THE DEVELOPING BRAIN DEVELOPING PSYCHOPATHOLOGY

Abstract

Overall Abstract Psychiatric disorders emerge over time and frequently the initial manifestations are apparent in early life. The early signs of psychopathology in childhood are often related but not identical to the clinical presentation during the adult years. Among individuals who develop classical bipolar disorder there is often a history of anxiety and / or behavioral disorders. Further, there have been hypotheses about a causal relationship between attention and cognitive disorders that begin in childhood and lead to or become bipolar disorder in adulthood. This symposium addresses clinical and cellular mechanisms of development in bipolar disorder. John Nurnberger will present and review data from an extensive “at risk” study in the USA inwhich offspring of parents with Bipolar disorder type I have been followed clinically for the emergence of psychiatric illness over time.
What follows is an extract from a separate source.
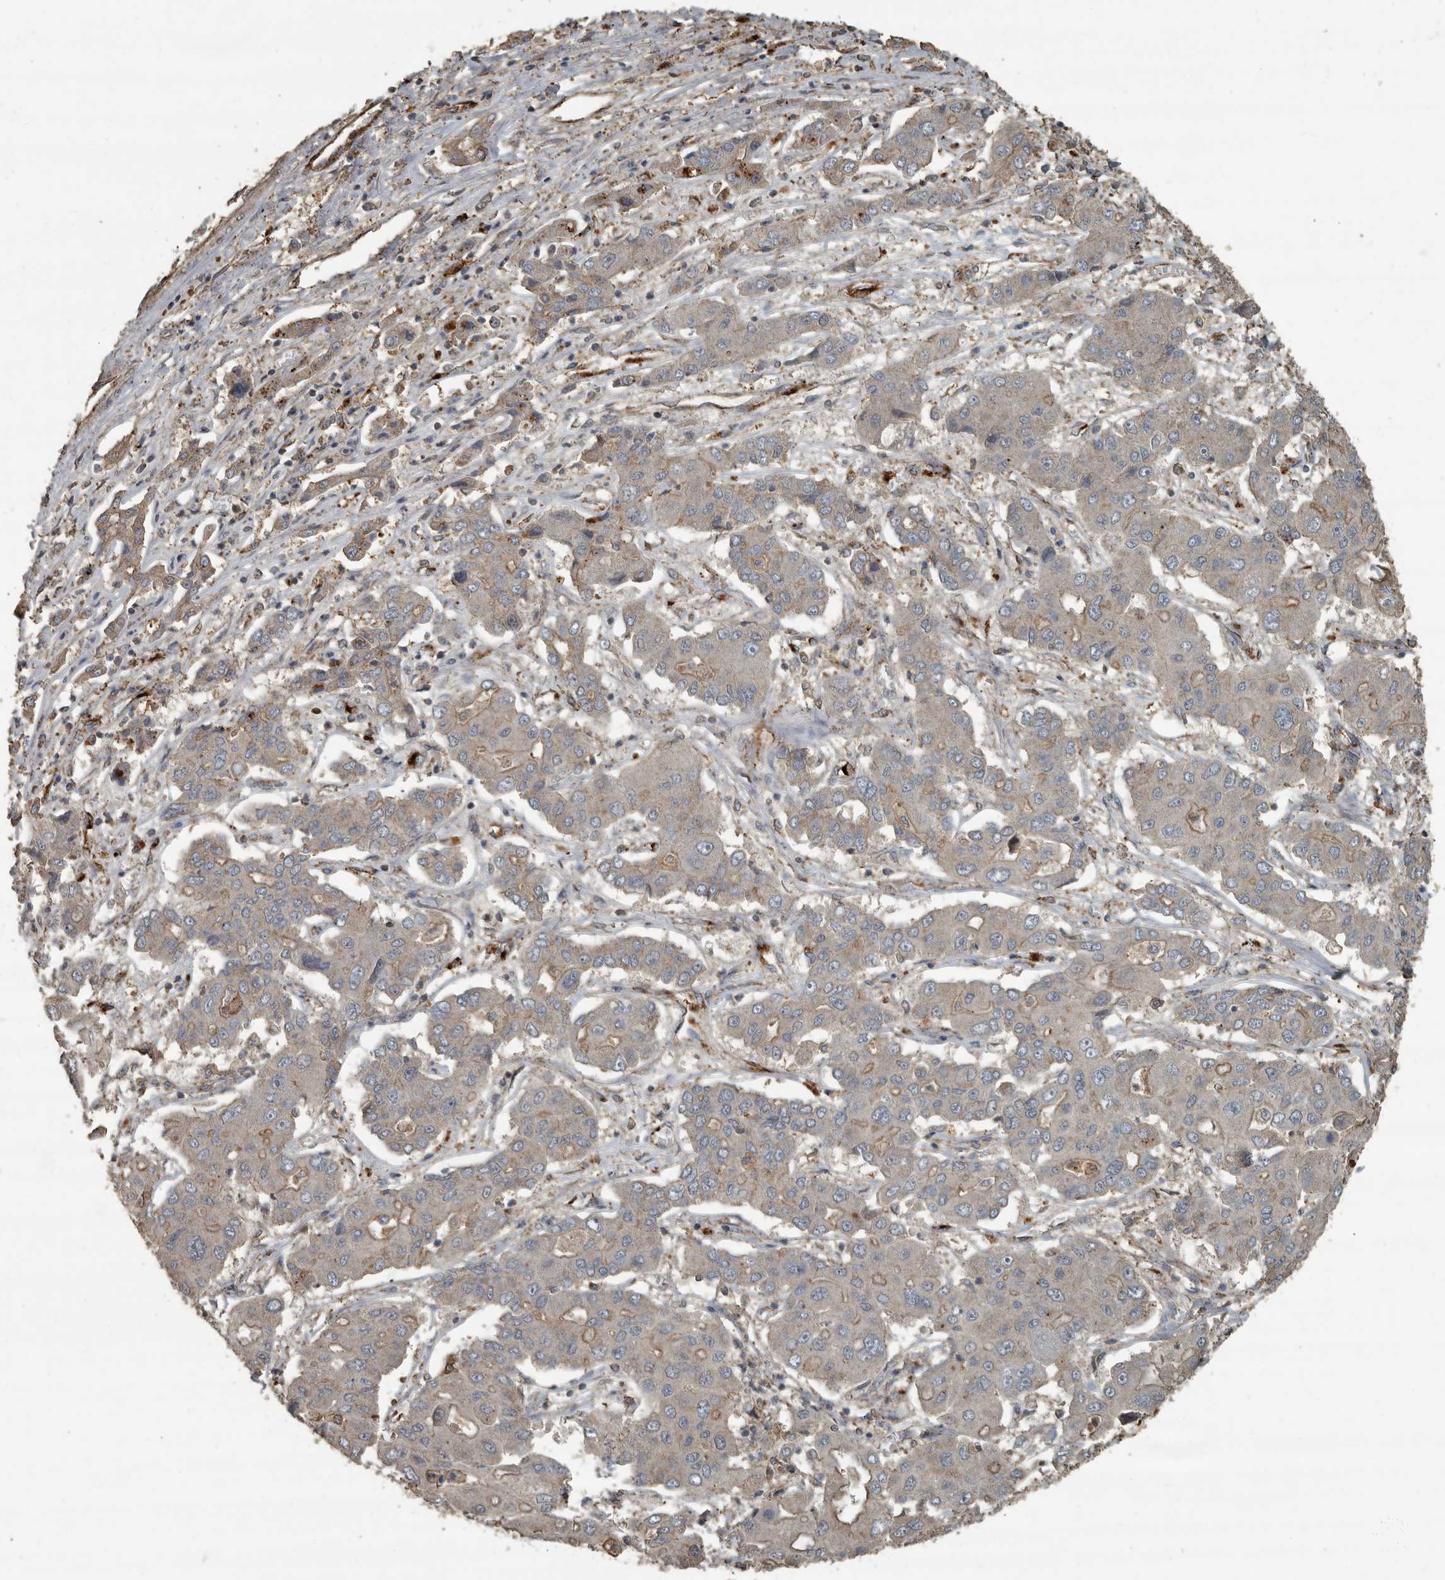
{"staining": {"intensity": "moderate", "quantity": "25%-75%", "location": "cytoplasmic/membranous"}, "tissue": "liver cancer", "cell_type": "Tumor cells", "image_type": "cancer", "snomed": [{"axis": "morphology", "description": "Cholangiocarcinoma"}, {"axis": "topography", "description": "Liver"}], "caption": "Liver cholangiocarcinoma stained with DAB (3,3'-diaminobenzidine) immunohistochemistry (IHC) demonstrates medium levels of moderate cytoplasmic/membranous staining in about 25%-75% of tumor cells.", "gene": "IL15RA", "patient": {"sex": "male", "age": 67}}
The appearance of multiple types of psychopathology in the background of an elevated risk for bipolar suggests a causal mechanism in the evolution of adult psychopathology. Philip Mitchell, Australia, will present prospective findings on clinical and neurobiological predictors of ‘conversion’ to bipolar disorder. Detailed clinical, imaging, and genetic data from “at risk offspring” for bipolar disorder provide clear support of biological mechanisms that drive the increased risk for psychopathology in these individuals. Functional and structural neuroimaging connectivity studies from the Australian group reveal reduced connectivity in circuits responsible for emotion, and in particular implicate the inferior frontal gyrus. Research at the University of Michigan (McInnis & O’Shea) identified cellular models of neurons and astrocytes that are derived from induced pluripotent stem cells made from fibroblasts of bipolar individuals demonstrate differential patterning in early development and respond differently to patterning factors. Models that examine patterns of expression of mitochondrial genes among patients with schizophrenia demonstrate differential patterns among these genes that suggest there are intrinsic differences at very early stages of development. This symposium will integrate clinical and laboratory based models with the goals of identifying strategic time periods, psychopathology patterns, and biologically based models to study molecular mechanisms underlying the trajectory individuals at risk for and ultimately develop bipolar disorder.